━━━ Working data ━━━

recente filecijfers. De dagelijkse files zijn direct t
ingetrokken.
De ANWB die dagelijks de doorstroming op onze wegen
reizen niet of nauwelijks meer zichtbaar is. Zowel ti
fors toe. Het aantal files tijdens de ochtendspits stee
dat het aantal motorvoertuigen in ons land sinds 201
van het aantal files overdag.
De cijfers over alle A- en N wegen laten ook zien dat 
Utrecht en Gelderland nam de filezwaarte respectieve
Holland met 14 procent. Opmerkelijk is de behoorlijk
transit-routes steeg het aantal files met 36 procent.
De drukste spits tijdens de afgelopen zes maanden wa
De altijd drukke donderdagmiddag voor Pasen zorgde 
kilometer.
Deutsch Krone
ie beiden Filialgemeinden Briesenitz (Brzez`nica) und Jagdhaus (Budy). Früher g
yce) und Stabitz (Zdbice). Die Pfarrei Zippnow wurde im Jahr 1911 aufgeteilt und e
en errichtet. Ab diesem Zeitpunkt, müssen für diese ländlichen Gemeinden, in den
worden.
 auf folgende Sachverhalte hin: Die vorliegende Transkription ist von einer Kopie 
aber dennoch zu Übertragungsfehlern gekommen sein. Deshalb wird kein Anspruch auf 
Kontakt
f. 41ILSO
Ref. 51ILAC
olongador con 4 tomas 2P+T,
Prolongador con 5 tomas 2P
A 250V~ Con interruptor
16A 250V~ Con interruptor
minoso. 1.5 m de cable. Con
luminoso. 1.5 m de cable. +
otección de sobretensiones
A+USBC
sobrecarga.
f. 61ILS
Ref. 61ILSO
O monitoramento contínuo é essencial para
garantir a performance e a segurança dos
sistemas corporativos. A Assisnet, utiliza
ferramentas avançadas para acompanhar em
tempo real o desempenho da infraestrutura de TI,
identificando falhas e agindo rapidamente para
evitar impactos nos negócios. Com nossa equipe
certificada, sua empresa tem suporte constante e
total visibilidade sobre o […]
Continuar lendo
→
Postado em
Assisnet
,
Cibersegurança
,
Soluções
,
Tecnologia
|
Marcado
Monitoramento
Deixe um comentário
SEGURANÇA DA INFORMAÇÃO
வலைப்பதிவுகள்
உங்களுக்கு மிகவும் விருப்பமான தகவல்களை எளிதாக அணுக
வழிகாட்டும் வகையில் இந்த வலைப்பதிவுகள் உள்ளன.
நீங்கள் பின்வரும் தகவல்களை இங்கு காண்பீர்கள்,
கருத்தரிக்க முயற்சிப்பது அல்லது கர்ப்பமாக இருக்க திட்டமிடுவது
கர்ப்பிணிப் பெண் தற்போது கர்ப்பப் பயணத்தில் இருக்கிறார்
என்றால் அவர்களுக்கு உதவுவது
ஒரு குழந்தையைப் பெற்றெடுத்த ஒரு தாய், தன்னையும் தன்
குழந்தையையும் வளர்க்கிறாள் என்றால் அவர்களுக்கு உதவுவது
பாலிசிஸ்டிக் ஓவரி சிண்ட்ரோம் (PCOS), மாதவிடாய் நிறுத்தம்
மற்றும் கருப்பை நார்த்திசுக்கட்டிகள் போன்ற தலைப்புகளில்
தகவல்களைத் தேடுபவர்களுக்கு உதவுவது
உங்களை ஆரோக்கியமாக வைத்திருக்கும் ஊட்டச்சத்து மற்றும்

━━━

Instructions for the task: Repeat the records above exactly.

Written answer:
recente filecijfers. De dagelijkse files zijn direct t
ingetrokken.
De ANWB die dagelijks de doorstroming op onze wegen
reizen niet of nauwelijks meer zichtbaar is. Zowel ti
fors toe. Het aantal files tijdens de ochtendspits stee
dat het aantal motorvoertuigen in ons land sinds 201
van het aantal files overdag.
De cijfers over alle A- en N wegen laten ook zien dat 
Utrecht en Gelderland nam de filezwaarte respectieve
Holland met 14 procent. Opmerkelijk is de behoorlijk
transit-routes steeg het aantal files met 36 procent.
De drukste spits tijdens de afgelopen zes maanden wa
De altijd drukke donderdagmiddag voor Pasen zorgde 
kilometer.
Deutsch Krone
ie beiden Filialgemeinden Briesenitz (Brzez`nica) und Jagdhaus (Budy). Früher g
yce) und Stabitz (Zdbice). Die Pfarrei Zippnow wurde im Jahr 1911 aufgeteilt und e
en errichtet. Ab diesem Zeitpunkt, müssen für diese ländlichen Gemeinden, in den
worden.
 auf folgende Sachverhalte hin: Die vorliegende Transkription ist von einer Kopie 
aber dennoch zu Übertragungsfehlern gekommen sein. Deshalb wird kein Anspruch auf 
Kontakt
f. 41ILSO
Ref. 51ILAC
olongador con 4 tomas 2P+T,
Prolongador con 5 tomas 2P
A 250V~ Con interruptor
16A 250V~ Con interruptor
minoso. 1.5 m de cable. Con
luminoso. 1.5 m de cable. +
otección de sobretensiones
A+USBC
sobrecarga.
f. 61ILS
Ref. 61ILSO
O monitoramento contínuo é essencial para
garantir a performance e a segurança dos
sistemas corporativos. A Assisnet, utiliza
ferramentas avançadas para acompanhar em
tempo real o desempenho da infraestrutura de TI,
identificando falhas e agindo rapidamente para
evitar impactos nos negócios. Com nossa equipe
certificada, sua empresa tem suporte constante e
total visibilidade sobre o […]
Continuar lendo
→
Postado em
Assisnet
,
Cibersegurança
,
Soluções
,
Tecnologia
|
Marcado
Monitoramento
Deixe um comentário
SEGURANÇA DA INFORMAÇÃO
வலைப்பதிவுகள்
உங்களுக்கு மிகவும் விருப்பமான தகவல்களை எளிதாக அணுக
வழிகாட்டும் வகையில் இந்த வலைப்பதிவுகள் உள்ளன.
நீங்கள் பின்வரும் தகவல்களை இங்கு காண்பீர்கள்,
கருத்தரிக்க முயற்சிப்பது அல்லது கர்ப்பமாக இருக்க திட்டமிடுவது
கர்ப்பிணிப் பெண் தற்போது கர்ப்பப் பயணத்தில் இருக்கிறார்
என்றால் அவர்களுக்கு உதவுவது
ஒரு குழந்தையைப் பெற்றெடுத்த ஒரு தாய், தன்னையும் தன்
குழந்தையையும் வளர்க்கிறாள் என்றால் அவர்களுக்கு உதவுவது
பாலிசிஸ்டிக் ஓவரி சிண்ட்ரோம் (PCOS), மாதவிடாய் நிறுத்தம்
மற்றும் கருப்பை நார்த்திசுக்கட்டிகள் போன்ற தலைப்புகளில்
தகவல்களைத் தேடுபவர்களுக்கு உதவுவது
உங்களை ஆரோக்கியமாக வைத்திருக்கும் ஊட்டச்சத்து மற்றும்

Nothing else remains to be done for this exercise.